ただし、評価の問題については難しい。人事制度やマネジメントに踏み込んだ、大きな改革を求めることになるかもしれない。
日本企業の多くは、一般社員の人事考課について、成果とプロセスを1:1で評価している。詳細は表にある通りだが、プロセスを評価するために、管理職は日常的に取り組み姿勢や態度を見ておかなければならないのである。
出所:リクルートワークス研究所「人材マネジメント調査2017」
*東証一部上場企業を対象とした調査
このルールはリモートワークとは相性が悪い。リモートワークを本格化させるならば、人事考課のルールを変えた方が無難である。
一番簡単な方法は、成果だけで評価するように変えるということだろう。
しかしそうなるとまさしく成果主義であり、1990年代後半から導入してうまくいかなかったという記憶が蘇ってくることになる。
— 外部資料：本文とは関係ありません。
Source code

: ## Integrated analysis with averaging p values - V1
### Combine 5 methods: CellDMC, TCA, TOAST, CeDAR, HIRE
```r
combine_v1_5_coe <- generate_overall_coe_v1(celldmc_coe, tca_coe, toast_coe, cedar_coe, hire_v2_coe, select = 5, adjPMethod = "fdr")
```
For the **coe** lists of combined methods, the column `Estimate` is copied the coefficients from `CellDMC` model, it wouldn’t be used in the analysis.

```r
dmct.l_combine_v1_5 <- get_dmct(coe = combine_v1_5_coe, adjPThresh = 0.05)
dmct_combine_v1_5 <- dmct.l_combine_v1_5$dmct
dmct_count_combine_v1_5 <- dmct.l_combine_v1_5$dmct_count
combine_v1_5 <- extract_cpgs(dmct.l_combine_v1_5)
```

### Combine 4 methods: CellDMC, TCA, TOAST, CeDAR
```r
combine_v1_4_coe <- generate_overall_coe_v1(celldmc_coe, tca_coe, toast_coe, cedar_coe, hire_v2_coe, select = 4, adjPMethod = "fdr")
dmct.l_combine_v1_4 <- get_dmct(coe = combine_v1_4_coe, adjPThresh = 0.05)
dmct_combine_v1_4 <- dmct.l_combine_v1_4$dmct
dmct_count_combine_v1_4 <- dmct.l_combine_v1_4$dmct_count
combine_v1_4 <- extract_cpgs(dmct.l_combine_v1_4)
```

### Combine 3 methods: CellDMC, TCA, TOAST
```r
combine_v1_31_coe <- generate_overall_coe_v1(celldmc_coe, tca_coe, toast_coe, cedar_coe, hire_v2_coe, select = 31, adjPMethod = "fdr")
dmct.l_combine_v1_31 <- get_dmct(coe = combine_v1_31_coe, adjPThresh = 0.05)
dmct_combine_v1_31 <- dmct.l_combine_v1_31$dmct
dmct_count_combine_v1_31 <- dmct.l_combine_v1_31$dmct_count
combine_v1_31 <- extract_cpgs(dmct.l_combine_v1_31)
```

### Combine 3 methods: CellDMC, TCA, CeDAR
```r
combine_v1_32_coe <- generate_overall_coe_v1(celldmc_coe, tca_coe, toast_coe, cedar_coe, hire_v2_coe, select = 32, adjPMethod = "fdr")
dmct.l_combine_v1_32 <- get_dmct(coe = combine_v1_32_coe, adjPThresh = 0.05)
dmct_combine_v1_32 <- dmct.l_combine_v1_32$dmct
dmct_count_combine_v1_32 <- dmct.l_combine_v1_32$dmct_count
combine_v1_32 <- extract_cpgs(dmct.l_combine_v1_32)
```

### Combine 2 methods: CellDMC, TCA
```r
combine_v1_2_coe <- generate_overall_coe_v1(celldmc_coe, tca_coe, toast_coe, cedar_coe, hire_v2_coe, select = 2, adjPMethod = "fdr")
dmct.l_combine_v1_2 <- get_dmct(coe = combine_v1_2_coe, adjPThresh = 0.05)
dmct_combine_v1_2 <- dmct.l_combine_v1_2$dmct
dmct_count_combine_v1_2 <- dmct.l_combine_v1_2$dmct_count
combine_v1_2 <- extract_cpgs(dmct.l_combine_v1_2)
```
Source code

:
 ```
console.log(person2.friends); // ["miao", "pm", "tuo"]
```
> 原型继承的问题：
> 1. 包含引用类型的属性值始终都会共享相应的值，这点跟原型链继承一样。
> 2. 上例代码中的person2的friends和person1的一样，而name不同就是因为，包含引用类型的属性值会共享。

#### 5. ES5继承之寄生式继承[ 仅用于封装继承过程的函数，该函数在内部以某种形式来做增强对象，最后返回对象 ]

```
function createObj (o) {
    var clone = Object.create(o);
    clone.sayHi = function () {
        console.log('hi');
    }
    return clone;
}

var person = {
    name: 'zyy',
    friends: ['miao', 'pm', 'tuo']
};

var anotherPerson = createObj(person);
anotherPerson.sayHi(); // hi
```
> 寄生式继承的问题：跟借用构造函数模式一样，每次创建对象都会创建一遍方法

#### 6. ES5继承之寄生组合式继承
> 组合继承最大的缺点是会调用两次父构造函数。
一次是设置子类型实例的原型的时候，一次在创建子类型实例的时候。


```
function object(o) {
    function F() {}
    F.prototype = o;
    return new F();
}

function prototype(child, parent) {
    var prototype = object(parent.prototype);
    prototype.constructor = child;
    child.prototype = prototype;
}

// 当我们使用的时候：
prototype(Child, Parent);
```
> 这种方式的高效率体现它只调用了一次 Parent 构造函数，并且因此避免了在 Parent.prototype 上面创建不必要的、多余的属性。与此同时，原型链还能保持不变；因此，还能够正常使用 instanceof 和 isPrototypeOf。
もう一歩先へ進めるならば、人事考課による報酬の上下を低めに抑える。さらには期間評価そのものをやめてしまう(いわゆるNo Rating)ということになるだろう。
スペシャリスト系職種であれば職務等級で、プロフェッショナル系職種であれば役割等級制度で、基本給を決め、中期的にはこの等級の上下に成果や貢献による評価を反映させるという方法である。
プロセスを評価するということは、一般社員からすると「頑張っているところをみせなければいけない」という意識が働き、長労働時間を誘引してしまう。管理職からすると、常に部下をみていなければならないという意識が働き、1年中人事考課をやっているような状態になる。
これらの課題はリモートワーク以前からあったものだが、この機に見直すべきなのかもしれない。
リモートワークの是非を分けるのは生産性の評価
そしてそれは2つの人事思想で決まる
労働時間管理や評価・報酬制度の根底には、人事思想の本質がある。
それは
1、 社員を自律したプロフェッショナルとして育てる
2、社員を信頼する
という2つである。
もしもこの2つが根付いている組織であれば、もはや労働時間管理や人事評価に多くの時間を費やす必要はなく、リモートワークは生産性の向上に寄与するはずなのだと思う。
労働時間は自己申告で良い。社員を信頼しているならば、さぼるのではないかと心配する必要はないし、さぼってもいいと割り切れる。働き過ぎて健康を害することがないように、支援のしくみを整えておくだけでいい。
人事評価はいらない。そもそも評価は顧客や社会からもらうものである。評価はモチベートの重要な機会だと思うかもしれないが、プロであれば、信念や利他性をエネルギーとしてセルフ・モチベートするので、形式的なモチベートのしくみはいらない。
そこまで突き抜けてしまえば、コロナ禍というきっかけによって、人が活き活きと活躍する企業へと変身できるに違いない。
リモートワークに対する評価は賛否両論だと冒頭に述べた。これから多くの企業が新しい日常についての方針を発表するだろう。「リモートワークでは生産性が上がらなかった」という短絡的な結論に留まるのではなく、その先まで進化させていきたいと思う。